▸ **About this exercise**
The data below holds a line containing "wooden plank (bbox(923, 415, 1083, 448)), 21.57" and a line containing "wooden plank (bbox(1129, 599, 1280, 804)), 6.43"; please quote exactly those two lines and every line between them, and nothing else.

▸ **Input material**
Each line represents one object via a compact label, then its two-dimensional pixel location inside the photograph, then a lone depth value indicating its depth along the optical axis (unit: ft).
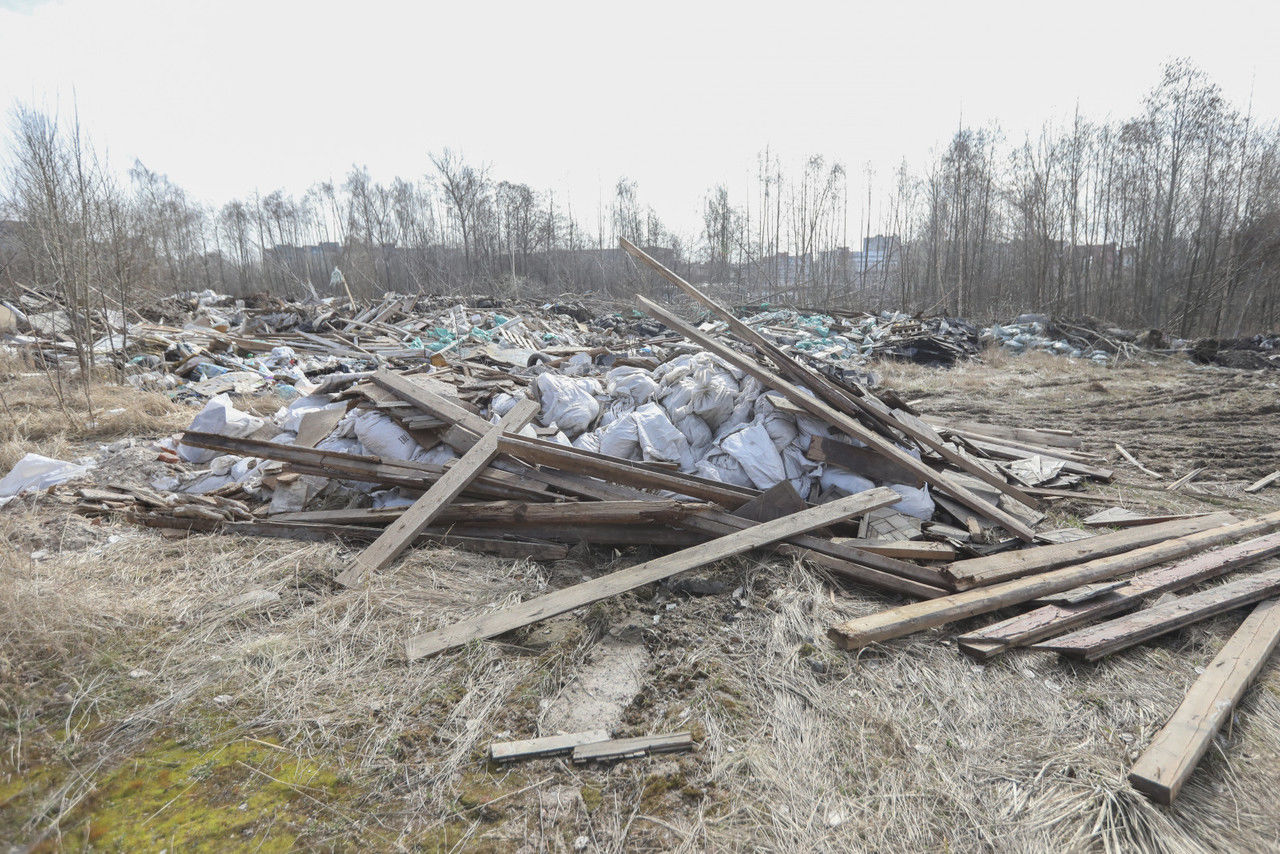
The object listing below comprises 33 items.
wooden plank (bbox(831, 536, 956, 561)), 11.92
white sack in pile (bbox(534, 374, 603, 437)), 16.63
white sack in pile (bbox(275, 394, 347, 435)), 17.17
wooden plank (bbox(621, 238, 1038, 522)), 14.88
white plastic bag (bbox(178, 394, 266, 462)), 16.89
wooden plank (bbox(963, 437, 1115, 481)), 17.79
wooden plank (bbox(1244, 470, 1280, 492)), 17.28
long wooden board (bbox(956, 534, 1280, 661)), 9.26
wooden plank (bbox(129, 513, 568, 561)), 12.67
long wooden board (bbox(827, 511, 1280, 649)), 9.37
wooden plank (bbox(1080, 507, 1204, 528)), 14.20
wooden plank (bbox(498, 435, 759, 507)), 13.24
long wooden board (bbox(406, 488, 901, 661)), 9.61
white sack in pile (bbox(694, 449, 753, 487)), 14.34
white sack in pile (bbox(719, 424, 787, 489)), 14.25
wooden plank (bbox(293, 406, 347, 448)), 16.14
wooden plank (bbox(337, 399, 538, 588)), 11.51
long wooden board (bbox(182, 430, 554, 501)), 13.59
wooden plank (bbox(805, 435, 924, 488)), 14.08
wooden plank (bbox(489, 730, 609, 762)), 7.33
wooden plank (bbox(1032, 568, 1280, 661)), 9.00
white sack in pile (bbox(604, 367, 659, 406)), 17.49
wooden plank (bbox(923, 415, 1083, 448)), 21.57
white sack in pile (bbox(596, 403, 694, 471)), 15.38
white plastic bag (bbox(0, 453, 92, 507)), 15.28
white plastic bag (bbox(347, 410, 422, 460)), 15.33
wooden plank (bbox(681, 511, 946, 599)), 10.98
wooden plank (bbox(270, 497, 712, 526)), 12.23
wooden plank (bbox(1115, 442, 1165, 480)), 18.97
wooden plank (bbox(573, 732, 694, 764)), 7.30
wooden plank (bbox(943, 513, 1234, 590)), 10.98
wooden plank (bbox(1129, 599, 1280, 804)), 6.43
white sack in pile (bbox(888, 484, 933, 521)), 13.67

▸ **Exercise solution**
wooden plank (bbox(923, 415, 1083, 448)), 21.57
white sack in pile (bbox(596, 403, 694, 471)), 15.38
white plastic bag (bbox(0, 453, 92, 507)), 15.28
white plastic bag (bbox(347, 410, 422, 460)), 15.33
wooden plank (bbox(681, 511, 946, 599)), 10.98
wooden plank (bbox(270, 497, 712, 526)), 12.23
wooden plank (bbox(1115, 442, 1165, 480)), 18.97
wooden plank (bbox(573, 732, 694, 764)), 7.30
wooden plank (bbox(943, 513, 1234, 590)), 10.98
wooden plank (bbox(1129, 599, 1280, 804)), 6.43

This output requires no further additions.